I have a loop of this structure
Reference : Maxwell Code Example
do z=1,zend
do y=1,yend
do x=1,xend
k=arr(x,y,z)
do while(k.ne.0)
ix=fooX(k)
iy=fooY(k)
iz=fooZ(k)
x1=x(ix ,iy ,iz)
x2=x(ix+1,iy ,iz)
x3=x(ix ,iy+1,iz)
x4=x(ix+1,iy+1,iz)
x5=x(ix ,iy ,iz+1)
x6=x(ix+1,iy ,iz+1)
x7=x(ix ,iy+1,iz+1)
x8=x(ix+1,iy+1,iz+1)
y1=y(ix ,iy ,iz)
y2=y(ix+1,iy ,iz)
y3=y(ix ,iy+1,iz)
y4=y(ix+1,iy+1,iz)
y5=y(ix ,iy ,iz+1)
y6=y(ix+1,iy ,iz+1)
y7=y(ix ,iy+1,iz+1)
y8=y(ix+1,iy+1,iz+1)
z1=z(ix ,iy ,iz)
z2=z(ix+1,iy ,iz)
z3=z(ix ,iy+1,iz)
z4=z(ix+1,iy+1,iz)
z5=z(ix ,iy ,iz+1)
z6=z(ix+1,iy ,iz+1)
z7=z(ix ,iy+1,iz+1)
z8=z(ix+1,iy+1,iz+1)
sumX+=x1+x2+..x8
sumY+=y1+y2+..y8
sumZ+=z1+z2+..z8
k=linkArr(k)
enddo
enddo
enddo
enddo
x1 through x8 are the 8 corners of a rectangular cuboid.

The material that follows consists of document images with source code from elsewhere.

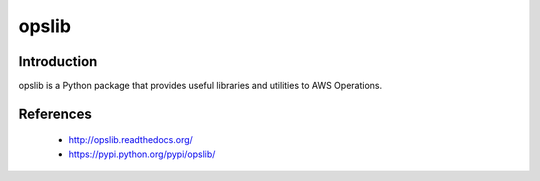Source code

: ######
opslib
######

.. image:: https://travis-ci.org/henrysher/opslib.png?branch=master
        :target: https://travis-ci.org/henrysher/opslib/
.. image:: https://pypip.in/v/opslib/badge.png
    :target: https://pypi.python.org/pypi/opslib/
    :alt: Latest Version
.. image:: https://pypip.in/d/opslib/badge.png
    :target: https://pypi.python.org/pypi/opslib/
    :alt: Downloads
.. image:: https://pypip.in/license/opslib/badge.png
    :target: https://pypi.python.org/pypi/opslib/
    :alt: License
    
************
Introduction
************

opslib is a Python package that provides useful libraries and utilities to AWS Operations.


**********
References
**********
 - http://opslib.readthedocs.org/
 - https://pypi.python.org/pypi/opslib/



.. image:: https://d2weczhvl823v0.cloudfront.net/henrysher/opslib/trend.png
   :alt: Bitdeli badge
   :target: https://bitdeli.com/free

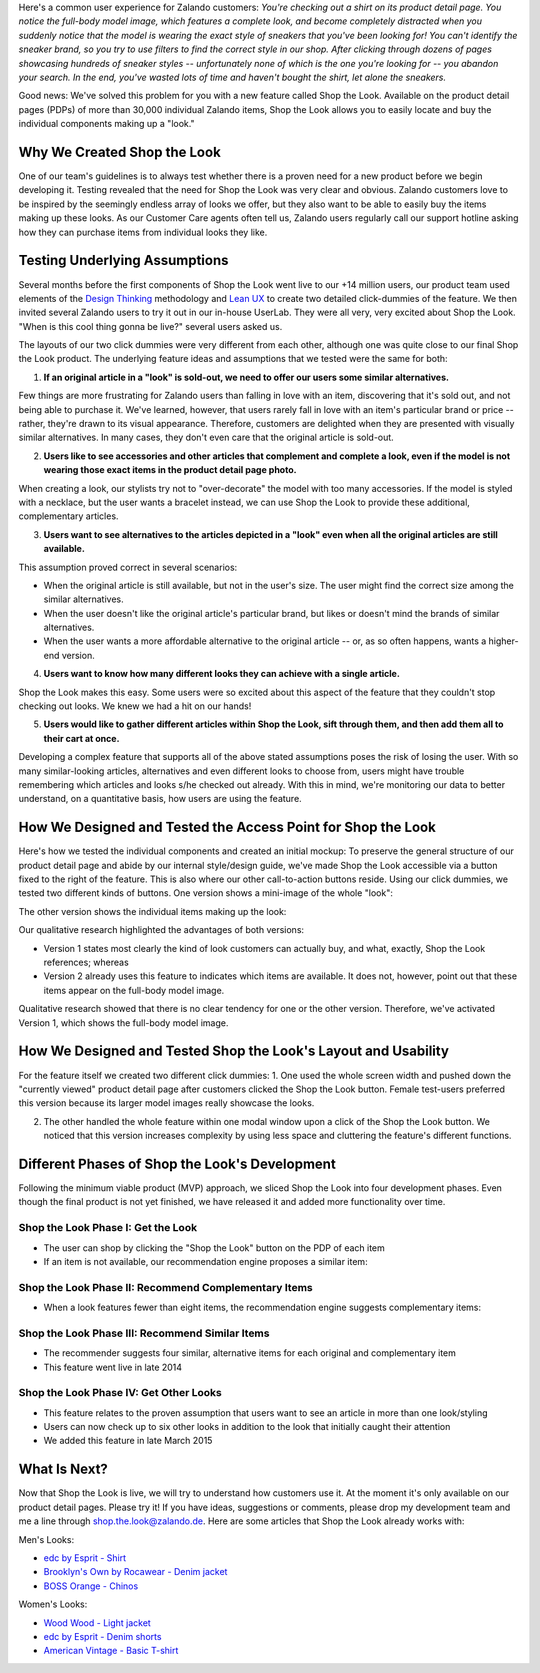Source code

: .. title: The UX Behind Zalando's New 'Shop the Look' Feature
.. slug: shop-the-look
.. date: 2015/04/27 14:45:00
.. tags: shop, design-thinking
.. link:
.. description: Shop the Look allows you to easily locate and buy the individual components making up a look.
.. author: Erik Schünemann
.. type: text
.. image: shop-the-look-teaser.jpg

Here's a common user experience for Zalando customers: *You're checking out a shirt on its product detail page. You notice the full-body model image, which features a complete look, and become completely distracted when you suddenly notice that the model is wearing the exact style of sneakers that you've been looking for! You can't identify the sneaker brand, so you try to use filters to find the correct style in our shop. After clicking through dozens of pages showcasing hundreds of sneaker styles -- unfortunately none of which is the one you're looking for -- you abandon your search. In the end, you've wasted lots of time and haven't bought the shirt, let alone the sneakers.*

.. TEASER_END

Good news: We've solved this problem for you with a new feature called Shop the Look. Available on the product detail pages (PDPs) of more than 30,000 individual Zalando items, Shop the Look allows you to easily locate and buy the individual components making up a "look."

Why We Created Shop the Look
============================

One of our team's guidelines is to always test whether there is a proven need for a new product before we begin developing it. Testing revealed that the need for Shop the Look was very clear and obvious. Zalando customers love to be inspired by the seemingly endless array of looks we offer, but they also want to be able to easily buy the items making up these looks. As our Customer Care agents often tell us, Zalando users regularly call our support hotline asking how they can purchase items from individual looks they like.

Testing Underlying Assumptions
==============================

Several months before the first components of Shop the Look went live to our +14 million users, our product team used elements of the `Design Thinking`_ methodology and `Lean UX`_ to create two detailed click-dummies of the feature. We then invited several Zalando users to try it out in our in-house UserLab. They were all very, very excited about Shop the Look. "When is this cool thing gonna be live?" several users asked us.

The layouts of our two click dummies were very different from each other, although one was quite close to our final Shop the Look product. The underlying feature ideas and assumptions that we tested were the same for both:

1. **If an original article in a "look" is sold-out, we need to offer our users some similar alternatives.**

Few things are more frustrating for Zalando users than falling in love with an item, discovering that it's sold out, and not being able to purchase it. We've learned, however, that users rarely fall in love with an item's particular brand or price -- rather, they're drawn to its visual appearance. Therefore, customers are delighted when they are presented with visually similar alternatives. In many cases, they don't even care that the original article is sold-out.

2. **Users like to see accessories and other articles that complement and complete a look, even if the model is not wearing those exact items in the product detail page photo.**

When creating a look, our stylists try not to "over-decorate" the model with too many accessories. If the model is styled with a necklace, but the user wants a bracelet instead, we can use Shop the Look to provide these additional, complementary articles.

3. **Users want to see alternatives to the articles depicted in a "look" even when all the original articles are still available.**

This assumption proved correct in several scenarios:

* When the original article is still available, but not in the user's size. The user might find the correct size among the similar alternatives.
* When the user doesn't like the original article's particular brand, but likes or doesn't mind the brands of similar alternatives.
* When the user wants a more affordable alternative to the original article -- or, as so often happens, wants a higher-end version.

4. **Users want to know how many different looks they can achieve with a single article.**

Shop the Look makes this easy. Some users were so excited about this aspect of the feature that they couldn't stop checking out looks. We knew we had a hit on our hands!

5. **Users would like to gather different articles within Shop the Look, sift through them, and then add them all to their cart at once.**

Developing a complex feature that supports all of the above stated assumptions poses the risk of losing the user. With so many similar-looking articles, alternatives and even different looks to choose from, users might have trouble remembering which articles and looks s/he checked out already. With this in mind, we're monitoring our data to better understand, on a quantitative basis, how users are using the feature.

How We Designed and Tested the Access Point for Shop the Look
=============================================================

Here's how we tested the individual components and created an initial mockup:
To preserve the general structure of our product detail page and abide by our internal style/design guide, we've made Shop the Look accessible via a button fixed to the right of the feature. This is also where our other call-to-action buttons reside. Using our click dummies, we tested two different kinds of buttons. One version shows a mini-image of the whole "look":

.. image:: /images/shop-the-look-whole-look.jpg
   :alt: Button 1: Mini image of the whole look

The other version shows the individual items making up the look:

.. image:: /images/shop-the-look-individual-items.jpg
   :alt: Button2: Individual items making up the look

Our qualitative research highlighted the advantages of both versions:

* Version 1 states most clearly the kind of look customers can actually buy, and what, exactly, Shop the Look references; whereas
* Version 2 already uses this feature to indicates which items are available. It does not, however, point out that these items appear on the full-body model image.

Qualitative research showed that there is no clear tendency for one or the other version. Therefore, we've activated Version 1, which shows the full-body model image.

How We Designed and Tested Shop the Look's Layout and Usability
===============================================================

For the feature itself we created two different click dummies:
1. One used the whole screen width and pushed down the "currently viewed" product detail page after customers clicked the Shop the Look button. Female test-users preferred this version because its larger model images really showcase the looks.

.. image:: /images/shop-the-look-click-dummy-1.jpg
   :alt: Click dummy 1

2. The other handled the whole feature within one modal window upon a click of the Shop the Look button. We noticed that this version increases complexity by using less space and cluttering the feature's different functions.

.. image:: /images/shop-the-look-click-dummy-2.jpg
   :alt: Click dummy 2

Different Phases of Shop the Look's Development
===============================================

Following the minimum viable product (MVP) approach, we sliced Shop the Look into four development phases. Even though the final product is not yet finished, we have released it and added more functionality over time.

Shop the Look Phase I: Get the Look
-----------------------------------

* The user can shop by clicking the "Shop the Look" button on the PDP of each item
* If an item is not available, our recommendation engine proposes a similar item:

.. image:: /images/shop-the-look-phase-1.jpg
   :alt: Shop the Look phase 1

Shop the Look Phase II: Recommend Complementary Items
-----------------------------------------------------

* When a look features fewer than eight items, the recommendation engine suggests complementary items:

.. image:: /images/shop-the-look-phase-2.jpg
   :alt: Shop the Look phase 2

Shop the Look Phase III: Recommend Similar Items
------------------------------------------------

* The recommender suggests four similar, alternative items for each original and complementary item
* This feature went live in late 2014

.. image:: /images/shop-the-look-phase-3.jpg
   :alt: Shop the Look phase 3

Shop the Look Phase IV: Get Other Looks
---------------------------------------

* This feature relates to the proven assumption that users want to see an article in more than one look/styling
* Users can now check up to six other looks in addition to the look that initially caught their attention
* We added this feature in late March 2015

.. image:: /images/shop-the-look-phase-4.jpg
   :alt: Shop the Look phase 4

What Is Next?
=============

Now that Shop the Look is live, we will try to understand how customers use it. At the moment it's only available on our product detail pages. Please try it! If you have ideas, suggestions or comments, please drop my development team and me a line through `shop.the.look@zalando.de`_.
Here are some articles that Shop the Look already works with:

Men's Looks:

* `edc by Esprit - Shirt`_
* `Brooklyn's Own by Rocawear - Denim jacket`_
* `BOSS Orange - Chinos`_

Women's Looks:

* `Wood Wood - Light jacket`_
* `edc by Esprit - Denim shorts`_
* `American Vintage - Basic T-shirt`_

.. _Design Thinking: http://en.wikipedia.org/wiki/Design_thinking
.. _Lean UX: http://www.jeffgothelf.com/blog/lean-ux-book/
.. _shop.the.look@zalando.de: mailto:shop.the.look@zalando.de
.. _edc by Esprit - Shirt: https://www.zalando.co.uk/edc-by-esprit-shirt-light-indigo-blue-ed122d092-k11.html
.. _Brooklyn's Own by Rocawear - Denim jacket: https://www.zalando.co.uk/brooklyn-s-own-by-rocawear-denim-jacket-black-denim-mid-grey-melange-bh622h002-q11.html
.. _BOSS Orange - Chinos: https://www.zalando.co.uk/boss-orange-chinos-black-bo122e00l-q11.html
.. _Wood Wood - Light jacket: https://www.zalando.co.uk/wood-wood-anais-light-jacket-dark-navy-wo421g004-k11.html
.. _edc by Esprit - Denim shorts: https://www.zalando.co.uk/edc-by-esprit-denim-shorts-bleached-blue-ed121n018-k12.html
.. _American Vintage - Basic T-shirt: https://www.zalando.co.uk/american-vintage-jacksonville-basic-t-shirt-am221d03y-c12.html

There are three challenges to vectorize this code. One is that the 8 array elements are not contiguous in memory. Second is the inherent while loop structure along with linked List access. Third the values of ix, iy, iz returned from from fooX, fooY, fooZ are not not contiguous. So each iteration of the loop has a completely different set of ix, iy, iz. So the even across the iterations the memory access is scattered. I tried the following approaches: 1. unrolled the 3-level DO loops as :
do z=1,zend
do y=1,yend
do x=1,xend
if(arr(x,y,z).NE.0) then
kArr(indx)=arr(x,y,z)
DO WHILE (kArr(indx).NE.0)
indx = indx + 1
kArr(indx)=linkArr(kArr(indx-1))
ENDDO
endif
enddo
enddo
enddo
With this i have got rid of the while loop structure and now I'm able to run one big loop on kArr inside which i group 8 elements (say my VPU can accomodate 8 sets of data at a time). It did not give a performance improvement. I can post the details of these if anyone is interested. I need suggestions on how to optimize this code. Another option i tried was to combine x,y,z data in a single array so that when i compute x1, y1 & z1 also will be in adjacent memory locations.